The Oklahoman

Hahn’s car on display

- BY JOHN RITTENOURE

Longtime Oklahoma racer and Chili Bowl promoter Emmett Hahn was reunited with one of his championsh­ip rides. The car is on display at the Chili Bowl trade show at River Spirit Expo Center.

TULSA — While walking through the River Spirit Expo Center on Saturday during move-in, Chili Bowl co-promoter and former race car driver Emmett Hahn saw something that made him stop in his tracks.

Sitting in the Tulsa Racing Legends trade show booth was the restored John Zink-owned super modified race car Hahn drove to several local and regional titles in the 1970s.

Hahn had not seen the car since he last climbed out of it nearly 40 years ago.

“It was a total surprise,” said Hahn, who knew nothing about the car being on display. “I drove that thing for nine years. It is part of my racing career. It is like a family car. I can remember all the things on it.”

Hahn was not even sure if the car still existed after all these years.

“I thought that it did, but I was not real sure,” he said.

At the Zink Ranch in Skiatook, the Zink family has many of the race cars Jack Zink owned on display in a museum, including their 1955 Indy 500-winning racer. But the super modified car Hahn drove and won with for most of his career had been sitting under a tarp in storage and forgotten.

As Hahn stood and stared at the car he made history with, memories of his early days behind the wheel racing at the Tulsa Fairground­s came to mind just like it was yesterday.

Soon, a crowd begin to gather that included family as Hahn climbed in the cockpit.

“When I crawled in it the other day it was like being home again,” Hahn said. “That car was a good race car. It is like an old friend. It has Tulsa Speedway at the fairground­s written all over it. That is all you think about.”

Driving that car for Jack Zink, Hahn won more races then he can count throughout Oklahoma, Kansas and Texas.

“That race car right there probably won 125 main events,” Hahn recalled. “I won the NCRA in '71 and we were the first out-ofstater to win the Hutchinson (Kansas) Nationals.

“In those 10 years we had about five championsh­ips and a couple of seconds. We won at Oklahoma City and Muskogee, Wichita, Amarillo, Wichita Falls. That car just fit me like a glove.”

The car was also controvers­ial for its two speed differenti­al.

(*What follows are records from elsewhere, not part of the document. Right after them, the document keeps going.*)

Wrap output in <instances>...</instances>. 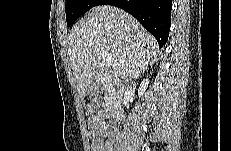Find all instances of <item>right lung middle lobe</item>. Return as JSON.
Returning a JSON list of instances; mask_svg holds the SVG:
<instances>
[{
	"label": "right lung middle lobe",
	"instance_id": "1",
	"mask_svg": "<svg viewBox=\"0 0 231 151\" xmlns=\"http://www.w3.org/2000/svg\"><path fill=\"white\" fill-rule=\"evenodd\" d=\"M102 2L103 0H66L67 26H71L81 15Z\"/></svg>",
	"mask_w": 231,
	"mask_h": 151
}]
</instances>
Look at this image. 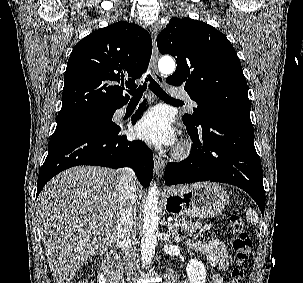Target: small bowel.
Wrapping results in <instances>:
<instances>
[{
    "label": "small bowel",
    "instance_id": "small-bowel-1",
    "mask_svg": "<svg viewBox=\"0 0 303 283\" xmlns=\"http://www.w3.org/2000/svg\"><path fill=\"white\" fill-rule=\"evenodd\" d=\"M190 248L194 252L203 254L211 265L218 266L222 270L228 269V253L222 240L214 239L207 244L191 243ZM210 283H223V278L220 275H214Z\"/></svg>",
    "mask_w": 303,
    "mask_h": 283
}]
</instances>
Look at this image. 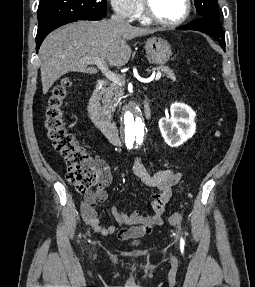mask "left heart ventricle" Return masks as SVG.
I'll return each mask as SVG.
<instances>
[{
	"label": "left heart ventricle",
	"mask_w": 255,
	"mask_h": 287,
	"mask_svg": "<svg viewBox=\"0 0 255 287\" xmlns=\"http://www.w3.org/2000/svg\"><path fill=\"white\" fill-rule=\"evenodd\" d=\"M117 33H127V32H117ZM165 33V32H159ZM115 39H132V38H115ZM113 48H132V47H113ZM151 48H160V47H151Z\"/></svg>",
	"instance_id": "b2bd125f"
}]
</instances>
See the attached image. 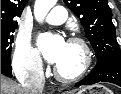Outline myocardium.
<instances>
[{"label":"myocardium","instance_id":"obj_1","mask_svg":"<svg viewBox=\"0 0 121 94\" xmlns=\"http://www.w3.org/2000/svg\"><path fill=\"white\" fill-rule=\"evenodd\" d=\"M68 43L74 44V45H77L80 47V49L82 50V54H83V62H82L80 69L73 74H68V75L63 74L57 68V66H55L53 68V73H54L55 77L59 81L64 82V83L75 82V81H78V80L84 78L86 76V74L88 73V71L91 67V64H92L91 49L84 39H82L80 37H71L68 39Z\"/></svg>","mask_w":121,"mask_h":94}]
</instances>
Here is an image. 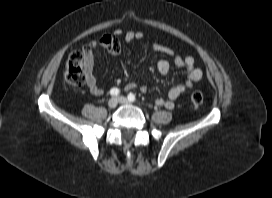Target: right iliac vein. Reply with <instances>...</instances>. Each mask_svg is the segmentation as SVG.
Segmentation results:
<instances>
[{
    "instance_id": "right-iliac-vein-1",
    "label": "right iliac vein",
    "mask_w": 272,
    "mask_h": 198,
    "mask_svg": "<svg viewBox=\"0 0 272 198\" xmlns=\"http://www.w3.org/2000/svg\"><path fill=\"white\" fill-rule=\"evenodd\" d=\"M118 105V100L117 98L113 97L108 101V106L110 108H115Z\"/></svg>"
}]
</instances>
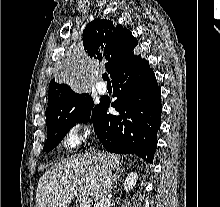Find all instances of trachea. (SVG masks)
Returning <instances> with one entry per match:
<instances>
[{
  "label": "trachea",
  "instance_id": "obj_1",
  "mask_svg": "<svg viewBox=\"0 0 220 207\" xmlns=\"http://www.w3.org/2000/svg\"><path fill=\"white\" fill-rule=\"evenodd\" d=\"M102 77H103V80L110 82V79H109L107 73H104Z\"/></svg>",
  "mask_w": 220,
  "mask_h": 207
}]
</instances>
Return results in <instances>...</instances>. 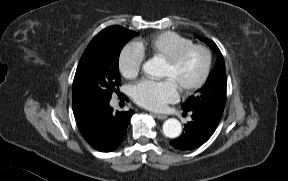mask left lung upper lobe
Wrapping results in <instances>:
<instances>
[{
	"mask_svg": "<svg viewBox=\"0 0 288 181\" xmlns=\"http://www.w3.org/2000/svg\"><path fill=\"white\" fill-rule=\"evenodd\" d=\"M197 38L210 45L218 53V59L205 85L182 104V109L185 112L203 111L221 119L226 102L227 85L224 59L213 41L200 36Z\"/></svg>",
	"mask_w": 288,
	"mask_h": 181,
	"instance_id": "5c2ea615",
	"label": "left lung upper lobe"
}]
</instances>
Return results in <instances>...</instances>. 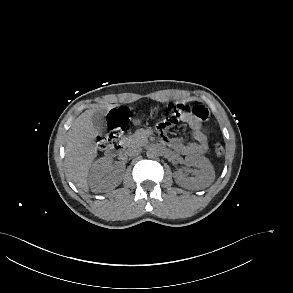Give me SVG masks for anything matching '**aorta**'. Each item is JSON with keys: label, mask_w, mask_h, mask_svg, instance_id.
<instances>
[{"label": "aorta", "mask_w": 293, "mask_h": 293, "mask_svg": "<svg viewBox=\"0 0 293 293\" xmlns=\"http://www.w3.org/2000/svg\"><path fill=\"white\" fill-rule=\"evenodd\" d=\"M146 155L148 158H156L158 156V151L154 147H150L147 149Z\"/></svg>", "instance_id": "obj_1"}]
</instances>
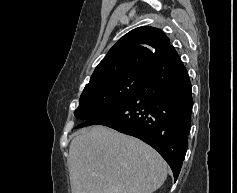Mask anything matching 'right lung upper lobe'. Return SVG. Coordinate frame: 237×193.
Segmentation results:
<instances>
[{"instance_id":"cb5924a9","label":"right lung upper lobe","mask_w":237,"mask_h":193,"mask_svg":"<svg viewBox=\"0 0 237 193\" xmlns=\"http://www.w3.org/2000/svg\"><path fill=\"white\" fill-rule=\"evenodd\" d=\"M173 51L170 40L158 28L144 26L133 29L109 50L96 67L89 84L131 73L146 74L160 57Z\"/></svg>"}]
</instances>
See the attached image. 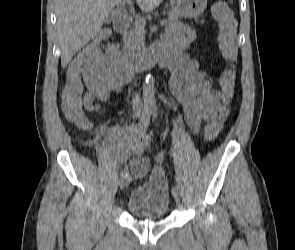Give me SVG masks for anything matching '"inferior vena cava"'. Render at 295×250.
Here are the masks:
<instances>
[{"label": "inferior vena cava", "instance_id": "602c4592", "mask_svg": "<svg viewBox=\"0 0 295 250\" xmlns=\"http://www.w3.org/2000/svg\"><path fill=\"white\" fill-rule=\"evenodd\" d=\"M132 107H133V112L135 116H140L143 105L141 102V99L139 97L138 94H134L133 95V99H132Z\"/></svg>", "mask_w": 295, "mask_h": 250}]
</instances>
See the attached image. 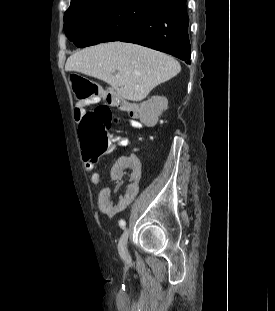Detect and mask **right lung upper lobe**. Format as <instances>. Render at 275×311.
<instances>
[{"instance_id":"obj_1","label":"right lung upper lobe","mask_w":275,"mask_h":311,"mask_svg":"<svg viewBox=\"0 0 275 311\" xmlns=\"http://www.w3.org/2000/svg\"><path fill=\"white\" fill-rule=\"evenodd\" d=\"M78 1H83V0H71V2H78ZM161 2H165V1H168V0H160Z\"/></svg>"}]
</instances>
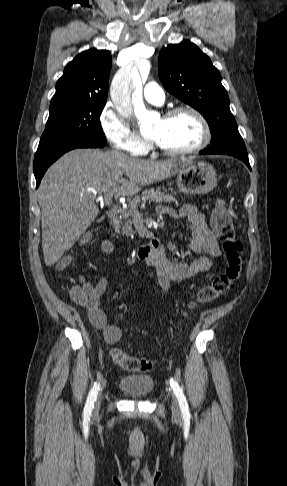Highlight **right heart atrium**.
<instances>
[{"mask_svg":"<svg viewBox=\"0 0 287 486\" xmlns=\"http://www.w3.org/2000/svg\"><path fill=\"white\" fill-rule=\"evenodd\" d=\"M99 123L104 136L114 148L132 154L145 150L146 143L110 105L102 109Z\"/></svg>","mask_w":287,"mask_h":486,"instance_id":"right-heart-atrium-1","label":"right heart atrium"}]
</instances>
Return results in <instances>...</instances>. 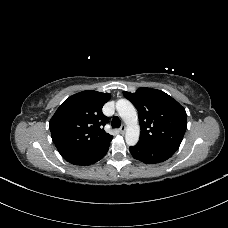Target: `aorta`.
<instances>
[{
    "label": "aorta",
    "mask_w": 228,
    "mask_h": 228,
    "mask_svg": "<svg viewBox=\"0 0 228 228\" xmlns=\"http://www.w3.org/2000/svg\"><path fill=\"white\" fill-rule=\"evenodd\" d=\"M116 109L126 124L125 140L129 146L137 144L140 135V126L138 123V115L135 107L130 101L120 99L116 102Z\"/></svg>",
    "instance_id": "obj_1"
}]
</instances>
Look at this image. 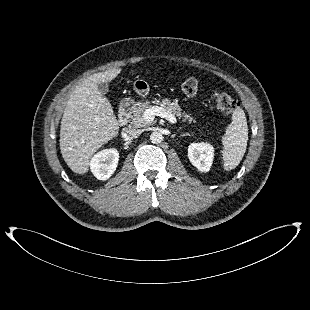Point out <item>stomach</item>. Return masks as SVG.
Here are the masks:
<instances>
[{
	"mask_svg": "<svg viewBox=\"0 0 310 310\" xmlns=\"http://www.w3.org/2000/svg\"><path fill=\"white\" fill-rule=\"evenodd\" d=\"M133 88L135 92L142 97L147 96L150 90L148 82L144 79L139 78L133 82Z\"/></svg>",
	"mask_w": 310,
	"mask_h": 310,
	"instance_id": "1",
	"label": "stomach"
}]
</instances>
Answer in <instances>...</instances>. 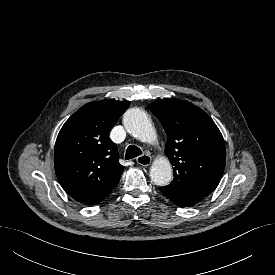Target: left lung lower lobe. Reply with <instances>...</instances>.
Returning a JSON list of instances; mask_svg holds the SVG:
<instances>
[{
	"instance_id": "obj_1",
	"label": "left lung lower lobe",
	"mask_w": 275,
	"mask_h": 275,
	"mask_svg": "<svg viewBox=\"0 0 275 275\" xmlns=\"http://www.w3.org/2000/svg\"><path fill=\"white\" fill-rule=\"evenodd\" d=\"M159 189L174 204L181 207H188L194 205L204 198V195L196 191H190L186 193H170L167 192L163 187H160Z\"/></svg>"
}]
</instances>
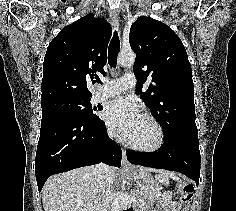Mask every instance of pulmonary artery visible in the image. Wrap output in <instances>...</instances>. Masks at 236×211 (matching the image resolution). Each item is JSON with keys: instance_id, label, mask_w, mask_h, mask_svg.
I'll use <instances>...</instances> for the list:
<instances>
[{"instance_id": "obj_1", "label": "pulmonary artery", "mask_w": 236, "mask_h": 211, "mask_svg": "<svg viewBox=\"0 0 236 211\" xmlns=\"http://www.w3.org/2000/svg\"><path fill=\"white\" fill-rule=\"evenodd\" d=\"M136 86V78L132 74H125L118 79L105 82L104 85L95 93L94 101L115 96L125 90Z\"/></svg>"}]
</instances>
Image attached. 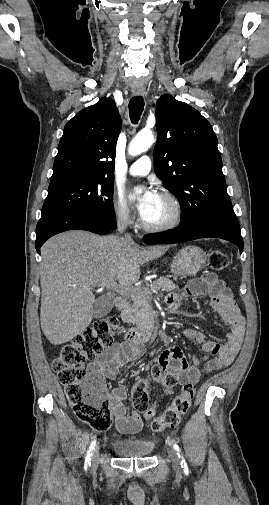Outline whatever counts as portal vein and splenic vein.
I'll return each mask as SVG.
<instances>
[{"mask_svg":"<svg viewBox=\"0 0 269 505\" xmlns=\"http://www.w3.org/2000/svg\"><path fill=\"white\" fill-rule=\"evenodd\" d=\"M107 288L121 294H131L135 292V288H129V286L118 285L116 283L108 284Z\"/></svg>","mask_w":269,"mask_h":505,"instance_id":"obj_1","label":"portal vein and splenic vein"}]
</instances>
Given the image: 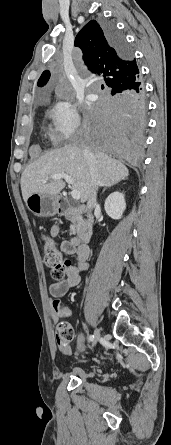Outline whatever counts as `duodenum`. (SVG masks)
<instances>
[{
    "label": "duodenum",
    "mask_w": 171,
    "mask_h": 445,
    "mask_svg": "<svg viewBox=\"0 0 171 445\" xmlns=\"http://www.w3.org/2000/svg\"><path fill=\"white\" fill-rule=\"evenodd\" d=\"M57 213L60 216L76 218L79 222V239L83 243L90 240L93 233L94 221L91 212L87 207L81 206L74 208L64 196H59L57 201Z\"/></svg>",
    "instance_id": "obj_1"
}]
</instances>
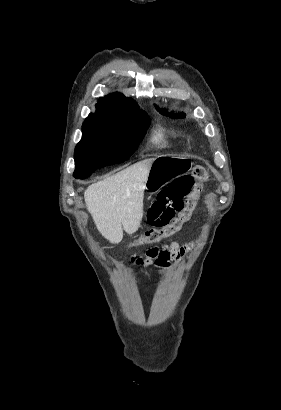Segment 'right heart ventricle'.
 Returning <instances> with one entry per match:
<instances>
[{"label": "right heart ventricle", "instance_id": "e07e8e85", "mask_svg": "<svg viewBox=\"0 0 281 410\" xmlns=\"http://www.w3.org/2000/svg\"><path fill=\"white\" fill-rule=\"evenodd\" d=\"M184 143L183 139L171 136L163 127L157 128L150 139L151 146L160 150H176Z\"/></svg>", "mask_w": 281, "mask_h": 410}]
</instances>
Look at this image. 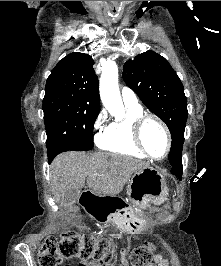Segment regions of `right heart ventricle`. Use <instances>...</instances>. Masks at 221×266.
<instances>
[{"instance_id": "obj_1", "label": "right heart ventricle", "mask_w": 221, "mask_h": 266, "mask_svg": "<svg viewBox=\"0 0 221 266\" xmlns=\"http://www.w3.org/2000/svg\"><path fill=\"white\" fill-rule=\"evenodd\" d=\"M127 115L123 120L112 121L99 135L97 144L105 151L145 158V154L136 146L132 136V121L143 111L141 107H127Z\"/></svg>"}]
</instances>
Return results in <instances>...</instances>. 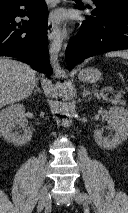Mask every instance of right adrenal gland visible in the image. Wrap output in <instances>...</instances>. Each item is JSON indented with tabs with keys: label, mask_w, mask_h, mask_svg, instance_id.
Returning <instances> with one entry per match:
<instances>
[{
	"label": "right adrenal gland",
	"mask_w": 128,
	"mask_h": 213,
	"mask_svg": "<svg viewBox=\"0 0 128 213\" xmlns=\"http://www.w3.org/2000/svg\"><path fill=\"white\" fill-rule=\"evenodd\" d=\"M37 92L42 93V91L40 90V88L38 86V83H36V85H35V90H34L33 94L35 95Z\"/></svg>",
	"instance_id": "obj_1"
}]
</instances>
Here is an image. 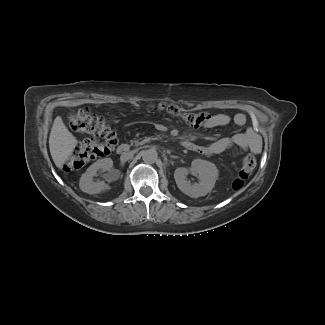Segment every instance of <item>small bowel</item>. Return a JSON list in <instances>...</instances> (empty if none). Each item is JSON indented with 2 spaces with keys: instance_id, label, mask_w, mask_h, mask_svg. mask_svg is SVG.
I'll list each match as a JSON object with an SVG mask.
<instances>
[{
  "instance_id": "obj_1",
  "label": "small bowel",
  "mask_w": 325,
  "mask_h": 325,
  "mask_svg": "<svg viewBox=\"0 0 325 325\" xmlns=\"http://www.w3.org/2000/svg\"><path fill=\"white\" fill-rule=\"evenodd\" d=\"M207 116L208 120L203 125L205 130L226 126L231 123L238 127H242L246 122V117L242 113H237L235 115L218 113L212 115L207 114ZM232 148H237L244 151L252 150L253 144L249 135L247 133H237L232 137L220 138L209 145L196 146L192 144L188 146V149L198 151L205 155H217Z\"/></svg>"
}]
</instances>
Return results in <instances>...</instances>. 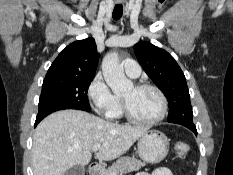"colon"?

“I think a lot of these racers that have been around a long time have never seen one,” Hahn said. “I think only two of them was made, and A.J. Foyt had both of them, and Dennie Moore talked Foyt out of one and we ran it in the car.”

Except for one-third of a season, Hahn was the only driver of the car.

“Dennie Moore was the mechanic on that thing, and there was not a better crew chief around,” said Hahn. “He built the car, and I think Jackie Howerton was part of it. Howerton originally drove that car the first part of the season until he moved to Indy. It was empty about four or five weeks, then I got in it.”

A lot of the credit for finding the car goes to Racing Legends organizer Chief Eaton. He has restored several race cars from the early days of Tulsa Fairground­s racing and called the Zink ranch to find it.

Ranch personnel were not sure where it was.

“Dennie Moore restored it about 20 years ago, and it’s been in the barn,” Eaton said. “I called Autumn Lancaster, who runs the museum, and told her what we would like to do. I went out there, and the ranch foreman found it.

“We started uncovering cars and the third one we uncovered was it. It had two flats and was pretty dirty. We had to put a new tube in the left rear tire, but we just cleaned it real good.”

Hahn said, “Chief was persistent, and went up there and dug that thing out of the barn and did an awful good job of restoring the thing."

The car will be on display through Saturday at the Legends booth in the trade show then it goes back to the Zink Ranch.